La domanda sorge spontanea. Chi te lo fa fare? Perché iniziare un percorso che per il 93,7% dei casi si interromperà? Perché ostinarsi a lavorare in un ambiente malsano e continuare a fare ricerca?

La risposta, forse, sta nel desiderio dell’uomo di capire l’ignoto, nella voglia e nell’aspirazione di contribuire a capire quello che ci circonda, provare a risolvere il puzzle, senza un fine unicamente utilitaristico. Spesso la ricerca è fatta di fallimenti, anzi il più delle volte vengono percorse strade che non portano a niente, ma è in questo continuo susseguirsi di tentativi fallimentari l’essenza della ricerca, battere tutte le strade, consapevoli che la maggior parte saranno senza fondo, pur di trovare quella che poi verrà battuta. La ricerca è la creazione e il mantenimento di una rete globale di conoscenza di diffusione e arricchimento culturale e scientifico della società. Al di là di tutta questa pantomima retorica, tutto può essere riassunto nella seguente frase di Feynman (leggermente riadattata): “la ricerca è come il sesso: non c’è dubbio che facendola si ottengano dei risultati pratici, ma non è per quello che la si fa”.

Tutto questo può essere sufficiente a giustificare le disastrose condizioni di lavoro dei ricercatori? No, certo che no. Boris non può aver ragione, lo sfruttamento non può assolutamente essere giustificato dalla passione!

La valorizzazione del lavoro di Ricercatore non è ovunque come in Italia, lo sappiamo e non starò qui a dire quanto sia più dignitoso svolgerlo altrove, ma perché costringere tali soggetti a queste scelte personali drastiche quando in realtà dovrebbero rappresentare una ricchezza per la società?

I ricercatori non sono produttori, né aziende che devono fornire utili economici, i ricercatori lavorano e devono essere quindi tutelati e trattati come lavoratori, garantendo dignità e il rispetto del ruolo che ricoprono.

I ricercatori fanno parte di una di quelle categorie con poche tutele, continuamente sotto ricatto e abbandonata a sé stessa e come spesso succede nelle categorie lasciate a loro stesse questa ormai è diventata la normalità.
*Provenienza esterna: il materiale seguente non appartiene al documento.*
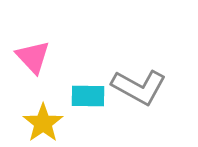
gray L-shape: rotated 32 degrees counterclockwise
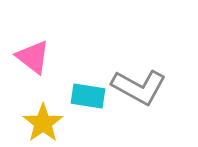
pink triangle: rotated 9 degrees counterclockwise
cyan rectangle: rotated 8 degrees clockwise
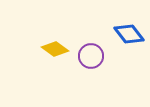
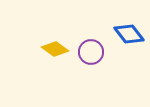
purple circle: moved 4 px up
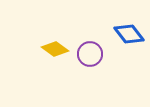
purple circle: moved 1 px left, 2 px down
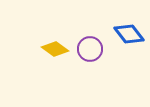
purple circle: moved 5 px up
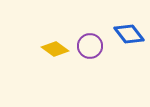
purple circle: moved 3 px up
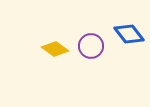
purple circle: moved 1 px right
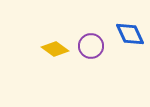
blue diamond: moved 1 px right; rotated 12 degrees clockwise
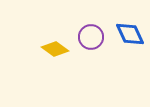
purple circle: moved 9 px up
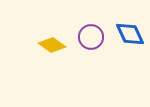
yellow diamond: moved 3 px left, 4 px up
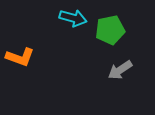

Accettato da tutti, compresi i ricercatori rassegnati a combattere l’uno con l’altro per ottenere più punti o il favore dei responsabili, per l’ambito contratto di lavoro. Non è corretto attribuire colpe a persone continuamente sotto ricatto è però importante che vengano rese note le loro condizioni, che vengano ascoltate e le loro istanze portate avanti. Una forza di sinistra non può non accorgersi di ciò che sta succedendo al mondo della ricerca ormai da decine di anni e ignorare giovani lavoratori a loro stessi, a precariato e povertà. Una forza di sinistra deve prendersi cura delle categorie più deboli.

In linea con le proposte dell’ADI è necessaria una radicale riforma del preruolo, cercando di integrare un maggior numero di lavoratori, un unico contratto di ricercatore e finanziamenti pubblici pari a quelli dei partner europei. Cercare di riconoscere più diritti per coloro che costituiscono le basi di quel contesto che dovrebbe aspirare a costituire le più alte vette culturali della nostra società e spesso si rivela amaramente il sistema meno evoluto.